After his death, a conflict arose between Hazes' first two children. They accused his third wife Rachel of commercially exploiting Hazes' death for her personal gain.
Hazes' youngest two children, Roxeanne and André Jr., released a cover album ("Voor Jou, Van Jou" [For You, From You]) in 2010, containing the most famous of Hazes' songs. They have gone on to become successful artists in their own right.

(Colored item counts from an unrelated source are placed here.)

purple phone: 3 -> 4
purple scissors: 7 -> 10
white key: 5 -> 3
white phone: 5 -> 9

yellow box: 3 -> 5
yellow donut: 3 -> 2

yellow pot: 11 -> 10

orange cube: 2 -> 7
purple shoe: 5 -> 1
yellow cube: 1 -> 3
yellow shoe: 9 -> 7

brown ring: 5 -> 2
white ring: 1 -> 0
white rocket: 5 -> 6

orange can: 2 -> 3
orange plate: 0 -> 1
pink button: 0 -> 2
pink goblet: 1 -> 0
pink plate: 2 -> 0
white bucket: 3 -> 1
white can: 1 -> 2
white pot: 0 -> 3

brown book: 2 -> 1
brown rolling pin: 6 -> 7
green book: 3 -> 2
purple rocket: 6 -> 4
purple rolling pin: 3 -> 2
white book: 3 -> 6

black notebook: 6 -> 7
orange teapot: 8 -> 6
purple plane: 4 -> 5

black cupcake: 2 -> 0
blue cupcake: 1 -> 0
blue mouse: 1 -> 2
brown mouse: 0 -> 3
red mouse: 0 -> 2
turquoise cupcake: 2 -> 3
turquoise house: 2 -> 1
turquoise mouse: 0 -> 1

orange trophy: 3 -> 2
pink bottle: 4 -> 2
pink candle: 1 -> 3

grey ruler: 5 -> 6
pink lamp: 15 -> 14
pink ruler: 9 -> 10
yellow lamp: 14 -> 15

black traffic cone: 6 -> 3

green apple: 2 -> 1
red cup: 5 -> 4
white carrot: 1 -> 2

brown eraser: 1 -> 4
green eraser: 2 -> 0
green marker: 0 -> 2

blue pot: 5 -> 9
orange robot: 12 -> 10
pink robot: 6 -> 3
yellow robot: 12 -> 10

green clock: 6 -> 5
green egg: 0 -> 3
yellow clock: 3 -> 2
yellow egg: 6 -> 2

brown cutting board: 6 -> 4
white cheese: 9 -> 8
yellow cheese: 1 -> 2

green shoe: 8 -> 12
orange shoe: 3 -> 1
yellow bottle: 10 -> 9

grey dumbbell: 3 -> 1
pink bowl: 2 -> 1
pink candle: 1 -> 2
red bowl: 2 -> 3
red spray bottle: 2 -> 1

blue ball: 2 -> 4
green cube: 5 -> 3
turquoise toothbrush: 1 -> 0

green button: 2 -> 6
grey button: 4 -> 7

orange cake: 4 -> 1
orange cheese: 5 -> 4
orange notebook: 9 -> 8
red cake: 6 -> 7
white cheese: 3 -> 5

In 2016, Hazes' first grandson was born. He is the son of Nathalie. In 2016, Hazes' second grandson André III was born. He is the son of André Jr.

== Discography ==

=== Studio albums ===

- Zo Is Het Leven (1977)
- Eenzame Kerst (1977)
- 'N Vriend (1980)
- Gewoon André (1981)
- Met Liefde (1982)
- Voor Jou (1983)
- Zoals U Wenst Mevrouw (1984)
- Jij en Ik (1984)
- Alleen Met Jou (1985)
- Innamorato (1986)
- Jij Bent Alles (1987)
- Liefde, Leven, Geven (1988)
- Dit Is Wat Ik Wil (1989)
- Kleine Jongen (1990)
- Samen (1991)
- Kerstfeest Voor Ons (1992)
- Met Heel Mijn Hart (1993)
- Onder de Mensen (1995)
- Zonder Zorgen (1996)
- Mijn Gevoel (1997)
- Want Ik Hou Van Jou (2000)
- Nu (2001)
- Strijdlustig (2003)
- Samen met Dré (2007)

==Movie==
Lemming Film released the movie Bloed, zweet & tranen, named after a song of Hazes, in 2015. The film describes the life of Hazes in his childhood, in his heyday and during the last weeks of his life.